[ABOUT THIS EXERCISE]:
Copy each line of the records that holds the string "segments".
____
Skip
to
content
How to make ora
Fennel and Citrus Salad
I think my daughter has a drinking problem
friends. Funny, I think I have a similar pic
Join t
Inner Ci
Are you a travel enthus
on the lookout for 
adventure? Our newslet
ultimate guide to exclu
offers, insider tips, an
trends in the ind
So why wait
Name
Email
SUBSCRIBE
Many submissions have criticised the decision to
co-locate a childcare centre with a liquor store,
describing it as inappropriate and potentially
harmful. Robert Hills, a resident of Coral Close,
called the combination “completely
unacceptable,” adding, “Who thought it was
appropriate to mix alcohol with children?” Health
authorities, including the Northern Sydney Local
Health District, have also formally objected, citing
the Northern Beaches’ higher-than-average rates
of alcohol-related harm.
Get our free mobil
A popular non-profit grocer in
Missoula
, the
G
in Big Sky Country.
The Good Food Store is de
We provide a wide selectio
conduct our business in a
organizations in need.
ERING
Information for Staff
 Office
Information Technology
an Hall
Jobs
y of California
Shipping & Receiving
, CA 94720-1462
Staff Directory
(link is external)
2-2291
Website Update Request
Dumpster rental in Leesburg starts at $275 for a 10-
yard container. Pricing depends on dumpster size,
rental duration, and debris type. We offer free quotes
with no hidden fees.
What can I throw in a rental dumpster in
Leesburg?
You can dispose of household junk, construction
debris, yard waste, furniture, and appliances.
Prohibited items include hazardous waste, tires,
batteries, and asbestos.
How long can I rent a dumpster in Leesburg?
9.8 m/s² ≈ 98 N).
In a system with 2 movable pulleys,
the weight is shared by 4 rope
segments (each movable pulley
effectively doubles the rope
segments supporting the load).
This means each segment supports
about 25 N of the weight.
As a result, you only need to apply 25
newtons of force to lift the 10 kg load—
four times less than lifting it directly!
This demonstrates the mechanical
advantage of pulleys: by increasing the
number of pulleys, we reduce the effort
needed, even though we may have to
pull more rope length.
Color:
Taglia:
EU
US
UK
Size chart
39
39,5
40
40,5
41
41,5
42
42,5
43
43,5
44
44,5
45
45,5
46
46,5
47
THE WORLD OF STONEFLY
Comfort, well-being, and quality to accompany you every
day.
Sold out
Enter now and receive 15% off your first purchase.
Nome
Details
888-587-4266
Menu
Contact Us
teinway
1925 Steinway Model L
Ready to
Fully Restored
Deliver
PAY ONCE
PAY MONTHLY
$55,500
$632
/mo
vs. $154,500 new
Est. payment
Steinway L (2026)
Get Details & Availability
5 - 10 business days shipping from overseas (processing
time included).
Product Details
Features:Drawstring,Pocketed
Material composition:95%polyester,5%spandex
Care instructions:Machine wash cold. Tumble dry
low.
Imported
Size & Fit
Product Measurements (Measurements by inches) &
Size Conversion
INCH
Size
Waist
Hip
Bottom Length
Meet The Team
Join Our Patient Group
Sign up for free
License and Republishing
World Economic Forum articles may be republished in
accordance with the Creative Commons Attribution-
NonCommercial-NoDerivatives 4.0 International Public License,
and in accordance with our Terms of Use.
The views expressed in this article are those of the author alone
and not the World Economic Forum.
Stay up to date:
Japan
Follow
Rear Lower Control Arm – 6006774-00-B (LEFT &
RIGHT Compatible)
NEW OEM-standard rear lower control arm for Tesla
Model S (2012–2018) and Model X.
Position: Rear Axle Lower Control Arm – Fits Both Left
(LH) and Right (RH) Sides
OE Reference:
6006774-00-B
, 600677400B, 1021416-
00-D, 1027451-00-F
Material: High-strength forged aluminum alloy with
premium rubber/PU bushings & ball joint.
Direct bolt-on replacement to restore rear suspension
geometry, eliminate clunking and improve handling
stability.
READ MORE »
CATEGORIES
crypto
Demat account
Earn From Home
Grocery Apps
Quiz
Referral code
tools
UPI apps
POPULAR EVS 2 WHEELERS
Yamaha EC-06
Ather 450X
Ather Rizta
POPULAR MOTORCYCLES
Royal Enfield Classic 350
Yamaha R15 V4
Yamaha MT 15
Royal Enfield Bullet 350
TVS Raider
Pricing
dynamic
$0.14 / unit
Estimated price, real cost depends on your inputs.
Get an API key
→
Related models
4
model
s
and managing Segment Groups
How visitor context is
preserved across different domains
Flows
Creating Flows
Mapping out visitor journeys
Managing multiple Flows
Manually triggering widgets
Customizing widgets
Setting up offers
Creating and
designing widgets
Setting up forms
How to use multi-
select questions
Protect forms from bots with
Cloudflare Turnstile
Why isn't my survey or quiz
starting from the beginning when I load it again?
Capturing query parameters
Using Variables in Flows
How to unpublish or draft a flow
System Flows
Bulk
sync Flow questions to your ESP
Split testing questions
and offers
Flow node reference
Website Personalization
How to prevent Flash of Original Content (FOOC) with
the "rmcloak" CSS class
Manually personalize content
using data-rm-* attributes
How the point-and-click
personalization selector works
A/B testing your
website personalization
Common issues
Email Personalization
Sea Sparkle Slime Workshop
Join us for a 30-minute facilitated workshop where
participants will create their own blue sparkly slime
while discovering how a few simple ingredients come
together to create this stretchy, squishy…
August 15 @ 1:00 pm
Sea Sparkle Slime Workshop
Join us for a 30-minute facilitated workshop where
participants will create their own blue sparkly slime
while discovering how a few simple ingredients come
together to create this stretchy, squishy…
____
[RESPONSE TO THIS EXERCISE]:
segments (each movable pulley
segments supporting the load).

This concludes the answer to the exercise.